Poco a poco fuimos bajando del barco. Me despedí brevemente del capitán y le di las gracias antes de poner, por fin, los pies en tierra firme. El puerto era enorme. Supuse que era un puerto mercante ya que las carretas no paraban de circular con las más diversas mercancías. Los toneles se apilaban en enormes tablones de madera que los subirían a los barcos mediante poleas...

Y, curiosamente, el destino quiso que mi primer trabajo lo encontrase precisamente en aquel puerto...

miércoles

CAMINOS QUE SE SEPARAN


Cuando mi hermano despertó, comprobamos estupefactos como sus heridas estaban casi curadas. Bajo los cuidados de nuestro ángel nos sentíamos protegidos, las heridas sanaban rápidamente y nos sentíamos genial.

Yo no podía esperar más para saber cuál sería el siguiente paso, así que hablé muy seriamente con mi hermano:
- Aquí ya no estoy segura, he de irme y cuanto más lejos mejor. Nuestro salvador me ha asegurado que estamos cerca de una ciudad portuaria y que de allí salen barcos que nos pueden llevar a la otra parte del continente. Lo tengo todo pensado. Podemos ganarnos la vida como mercenarios, o como personal de seguridad de alguna taberna. No lo sé, todavía tenemos que ver qué posibilidades nos ofrecen las ciudades que visitemos. Pero el Nigromante seguirá buscándome y puede que la próxima vez no tenga tanta suerte y entonces... bueno, sabes bien lo que ocurrirá.

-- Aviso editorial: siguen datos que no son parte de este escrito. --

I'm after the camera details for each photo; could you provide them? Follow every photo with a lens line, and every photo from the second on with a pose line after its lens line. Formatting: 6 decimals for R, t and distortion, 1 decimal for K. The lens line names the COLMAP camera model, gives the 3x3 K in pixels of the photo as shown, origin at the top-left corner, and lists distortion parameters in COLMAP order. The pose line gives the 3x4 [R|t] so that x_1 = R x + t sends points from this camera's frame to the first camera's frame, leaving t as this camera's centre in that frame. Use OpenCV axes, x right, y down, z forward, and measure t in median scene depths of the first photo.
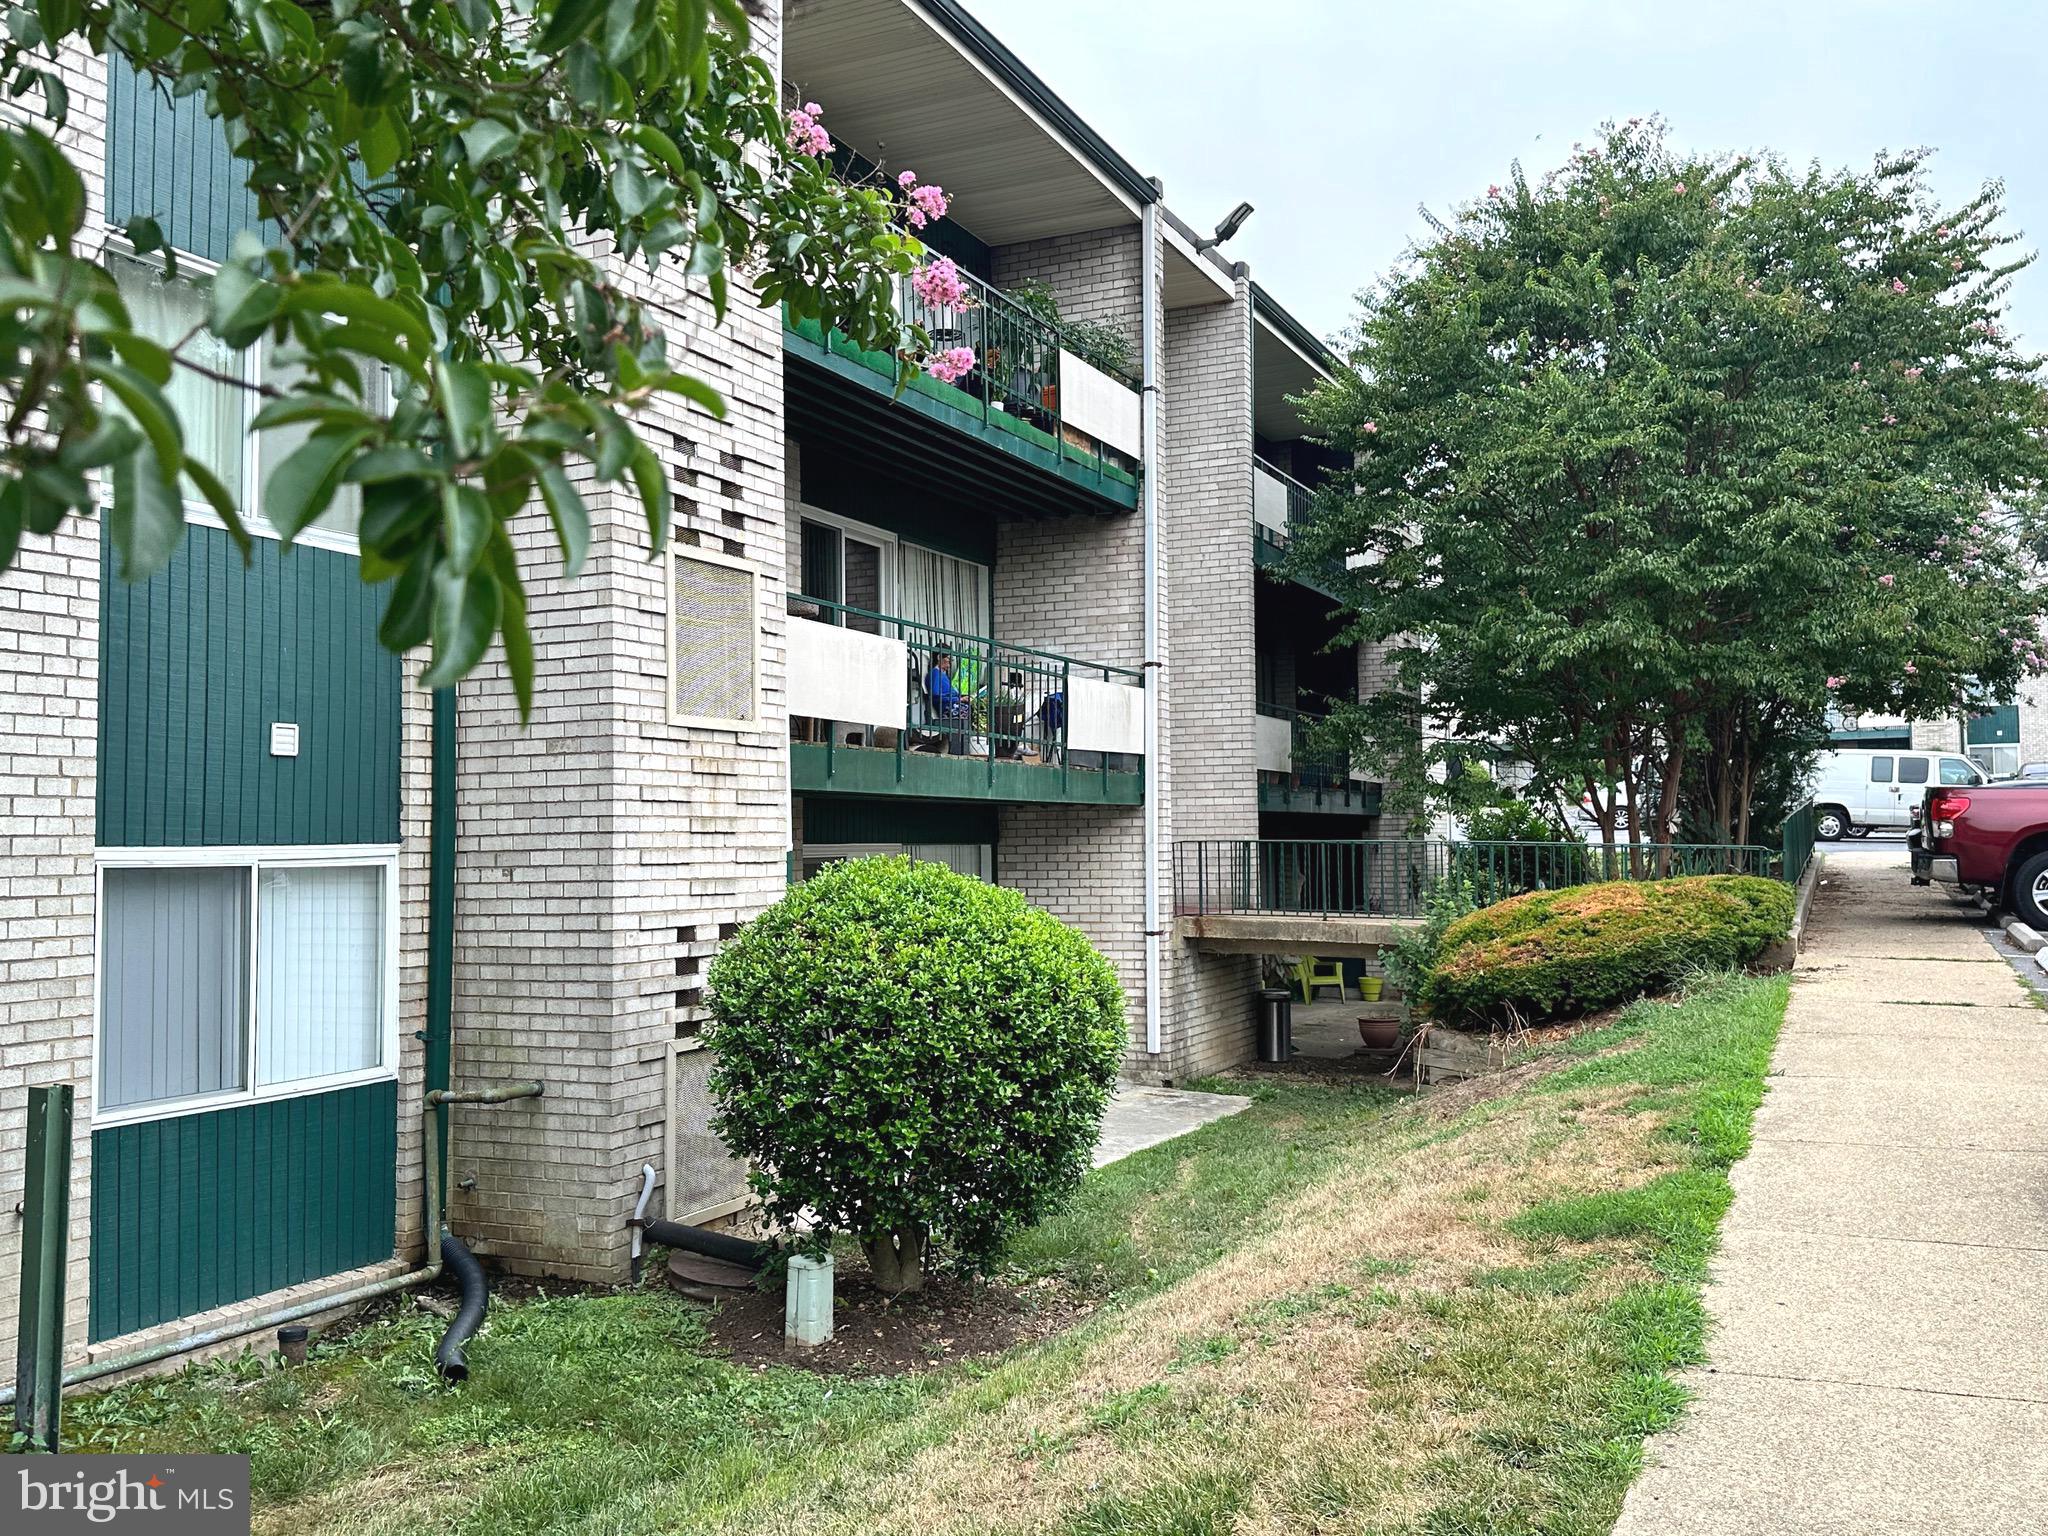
lens RADIAL K [[1774.3, 0, 1027.2], [0, 1774.3, 763.9], [0, 0, 1]] dist [0.067126, -0.048777]
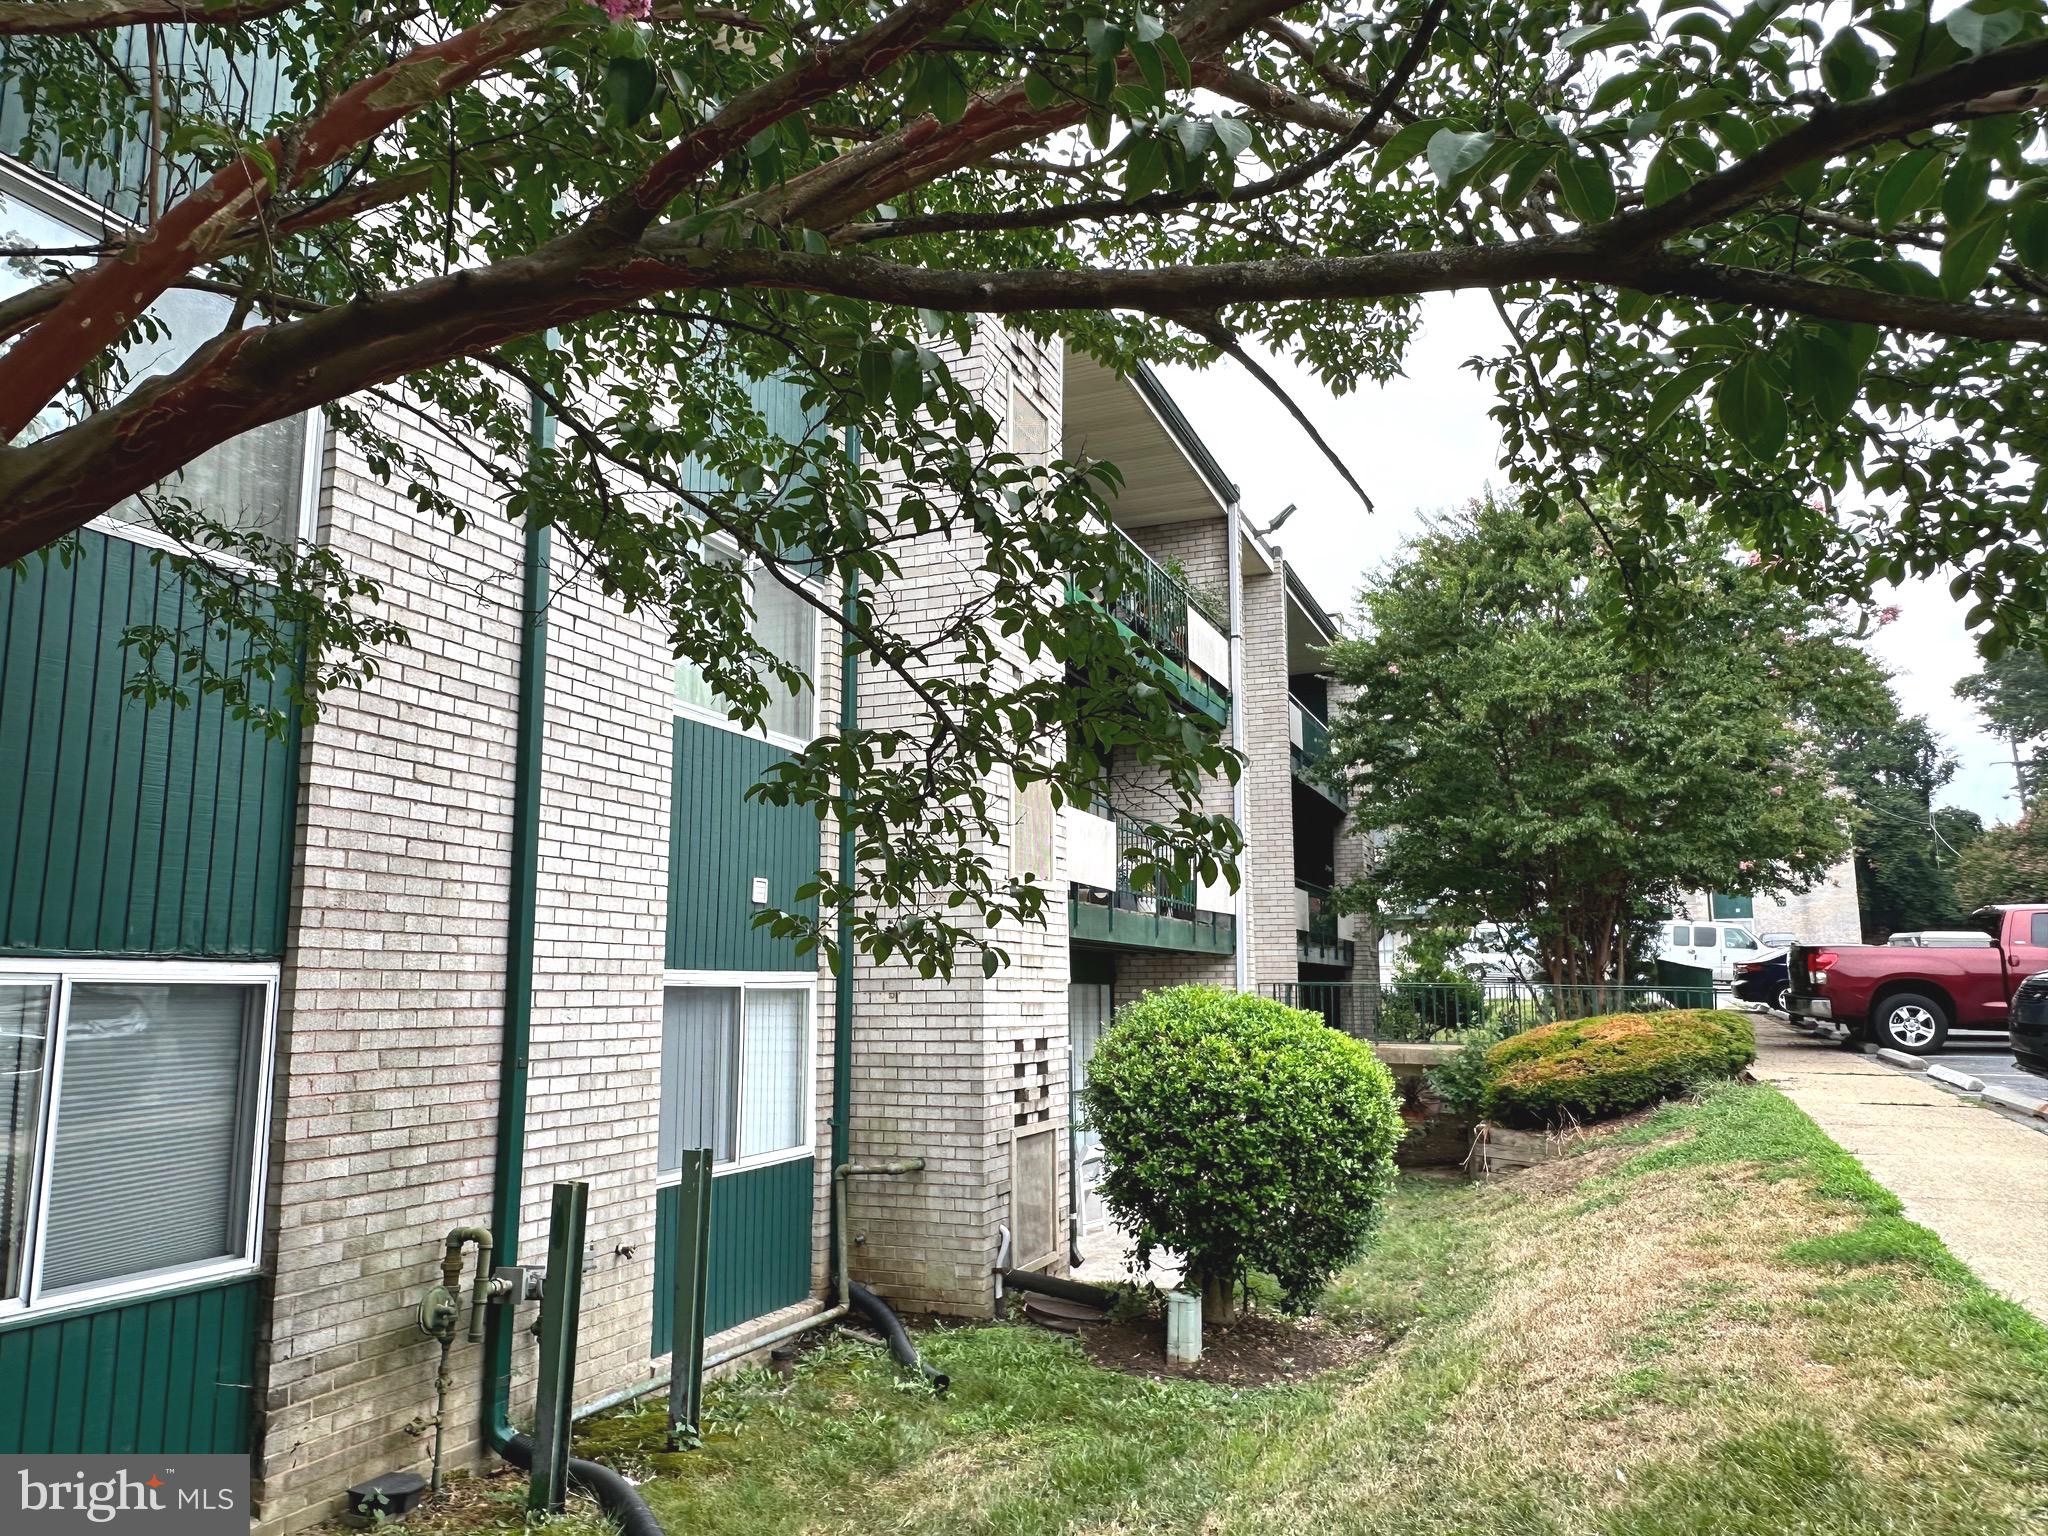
lens RADIAL K [[1414.2, 0, 1022.2], [0, 1414.2, 776.0], [0, 0, 1]] dist [-0.018672, 0.004335]
pose [[0.998649, 0.016785, 0.049179, -0.251749], [-0.011459, 0.994232, -0.106639, 0.010600], [-0.050686, 0.105932, 0.993081, -0.045597]]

- Niyarah, he estado pensando y he hablado con el ángel en sueños, pero era muy real. Esta vez, no puedo acompañarte. Con mi padre luchando tan lejos, mi pueblo sufriría mucho si me voy para no volver, me necesitan y yo a ellos. Sé que tú eres fuerte y saldrás adelante. Tu futuro está lleno de emociones y aventuras. Pero esto no es para mi. La herida de mi hombro me hizo ver la muerte de cerca y estaba aterrorizado y sé que siempre lo estaré y por eso, regreso a casa. Lo siento Niyarah. No olvides que te quiero...
Tras estas palabras, cogió sus escasas pertenencias dispuesto a marcharse. Pero el Ángel se lo impidió. Dijo que la decisión era acertada, pero que tampoco pasaba nada por acompañarme hasta el puerto. De hecho mi hermano no había visto nunca el mar y fue el anzuelo perfecto para que no se pudiese resistir.

Una vez las cosas claras, partimos de inmediato. Sentí que el cuerpo me pesaba mucho más y que sin mi hermano, la perspectiva de aventuras era mucho menos atrayente. Pero no tenía alternativa y sabía que mi hermano debía quedarse, que tenía toda la razón, así que apreté los puños, vacié mi mente y dejé que todo empezara de cero, que las circunstancias pintaran mi vida como si fuese un lienzo en blanco y ahora mismo la pintura que había era la de un puerto enorme.